On July 9 at 18:30, researchers from Osaka University employed artificial intelligence to analyze the structure of supercooled water. By leveraging neural network technologies, the team developed a unified platform to compare 16 distinct molecular structure descriptors. These findings were published in the journal Communications Chemistry.

Supercooled water occurs when there is a complete absence of crystallization nucleation centers. The unique properties of water in this state arise from competition between high-density liquid (HDL) and low-density liquid (LDL) forms. The neural network examined 16 different descriptors, assessing their ability to differentiate between these forms under varying temperature conditions.

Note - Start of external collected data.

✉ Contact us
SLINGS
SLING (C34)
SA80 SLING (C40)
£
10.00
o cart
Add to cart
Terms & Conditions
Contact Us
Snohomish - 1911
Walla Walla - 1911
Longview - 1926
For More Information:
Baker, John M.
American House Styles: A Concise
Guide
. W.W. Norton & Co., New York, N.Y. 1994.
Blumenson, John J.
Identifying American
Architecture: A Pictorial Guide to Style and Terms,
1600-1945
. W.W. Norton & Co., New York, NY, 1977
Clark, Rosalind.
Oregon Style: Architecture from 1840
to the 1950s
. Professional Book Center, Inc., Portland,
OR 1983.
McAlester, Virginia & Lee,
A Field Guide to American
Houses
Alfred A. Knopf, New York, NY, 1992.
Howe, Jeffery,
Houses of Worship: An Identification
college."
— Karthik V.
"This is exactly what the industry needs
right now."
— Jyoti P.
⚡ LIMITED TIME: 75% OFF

As Nobuyuki Matubayasi noted, 'the system analyzed 16 different descriptors, evaluating their capacity to distinguish between high- and low-density forms under various temperature conditions.'

Kan Kim emphasized that 'machine learning has already proven effective in classifying structural data.' The researchers used datasets from molecular dynamics simulations to train the artificial intelligence. This approach yielded new insights into the molecular structures of supercooled water, which could significantly impact ongoing research in this field.

Research Prospects

The study of supercooled water is a critical aspect of scientific research, as this phenomenon can influence numerous physical and chemical processes. The application of artificial intelligence and machine learning opens new avenues for investigating complex molecular structures, potentially leading to major discoveries across various scientific disciplines, including:

  • materials science
  • chemistry

The results of this study could serve as a foundation for future experiments and theoretical models concerning water and its anomalous properties.